Tomatoes and the 4th of July

July 4th is definitely the time for home grown tomatoes. I remember waiting for the juicy fruit to ripen, with many trips to the garden to see if that would be the day I could finally eat the luscious, juicy, ripe, tangy, succulent tomatoes! One thing I knew for sure was that the 4th of July picnic would have a bounty of sliced juicy red tomatoes on the table, and they would prove to be a favorite of young and old alike. Another known fact was that the riper and juicer the tomato, the better the flavor.

The famous southern delight, “the tomato sandwich,” was on every southern menu during the summer. If you’re not from the South, you may not realize it’s possible to make a meal out of tomatoes. But, we can make any meal, breakfast, lunch, or dinner with a tomato as its main (or only) course. The right way to make a tomato sandwich will not appear in any cookbooks, although Southern parents and grandparents know and pass down the recipe generation to generation.

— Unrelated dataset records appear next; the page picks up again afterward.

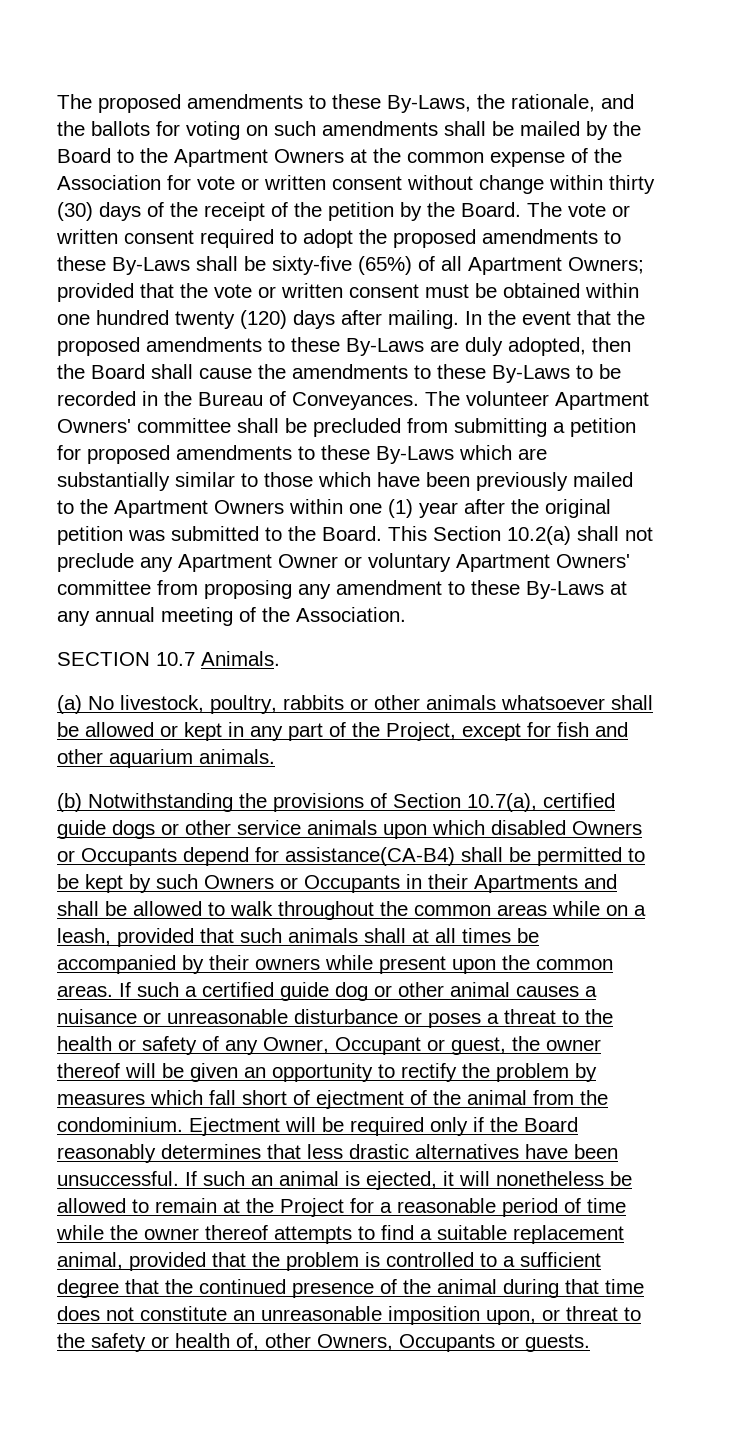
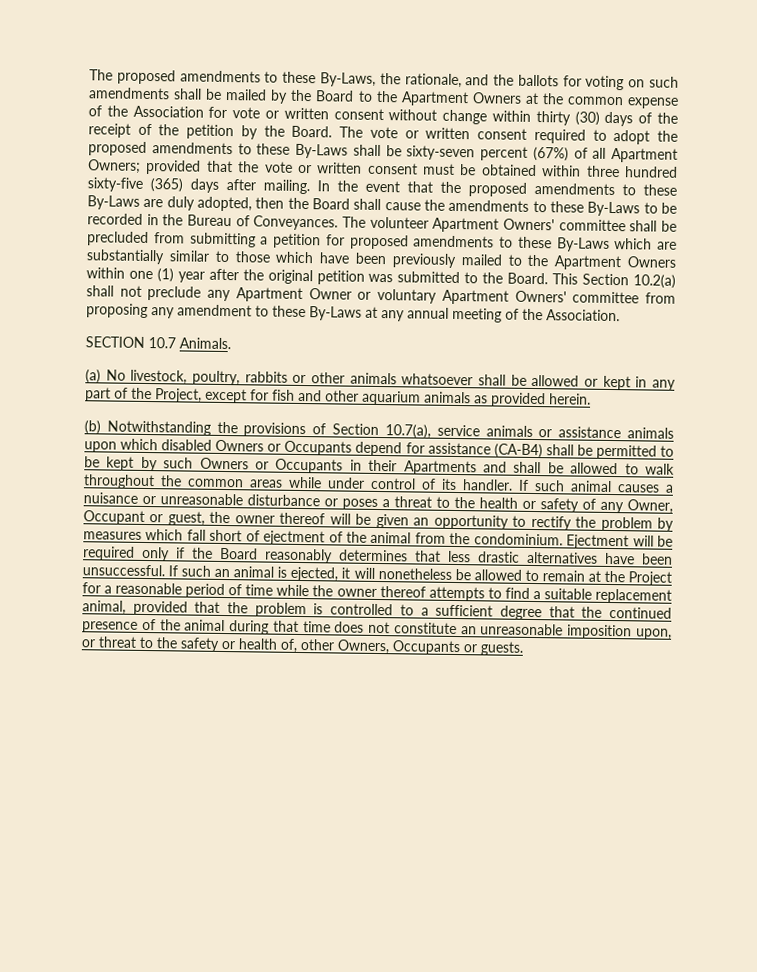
[272,256,412,275] sixty-five (65%) -> [406,145,569,162] sixty-seven percent (67%)
[57,310,287,329] one hundred twenty (120) -> [586,165,678,178] [87,177,183,193] three hundred sixty-five (365)
[199,749,275,764] animals. -> [424,391,591,408] animals as provided herein.
[543,793,615,808] [57,820,301,839] certified guide dogs or other service -> [436,424,622,439] service animals or assistance
[285,847,455,866] assistance(CA-B4) -> [427,442,543,459] assistance (CA-B4)
[606,905,646,916] [57,928,539,947] [57,955,613,974] [57,982,444,1001] on a leash, provided that such animals shall at all times be accompanied by their owners while present upon the common areas. If such a certified guide dog or other -> [327,477,565,492] under control of its handler. If such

It requires sliced tomatoes grown in your backyard, mayonnaise (Hellmann’s or Duke’s), two slices of bread, and salt to taste. You just smear the mayo on the bread, add tomatoes and salt, and finish with another mayo soaked slice of bread. If made correctly, the juice from the sandwich will run down your chin and through your hands, like a ripe peach. It is messy, sweet, and tangy: a perfect blend of acidic tomatoes, creamy mayo, soft bread, and salty salt, just right to get that yummy flavor. It’s pure heaven on a slice of bread.

And that first tomato of the season requires a rush to the kitchen to bake up a batch of biscuits. Fresh and hot from the oven and lathered with butter, the biscuit makes a perfect companion for the freshly ripened tomatoes. There is nothing more delicious anywhere. Yes, it is definitely a southern happening around the 4th of July.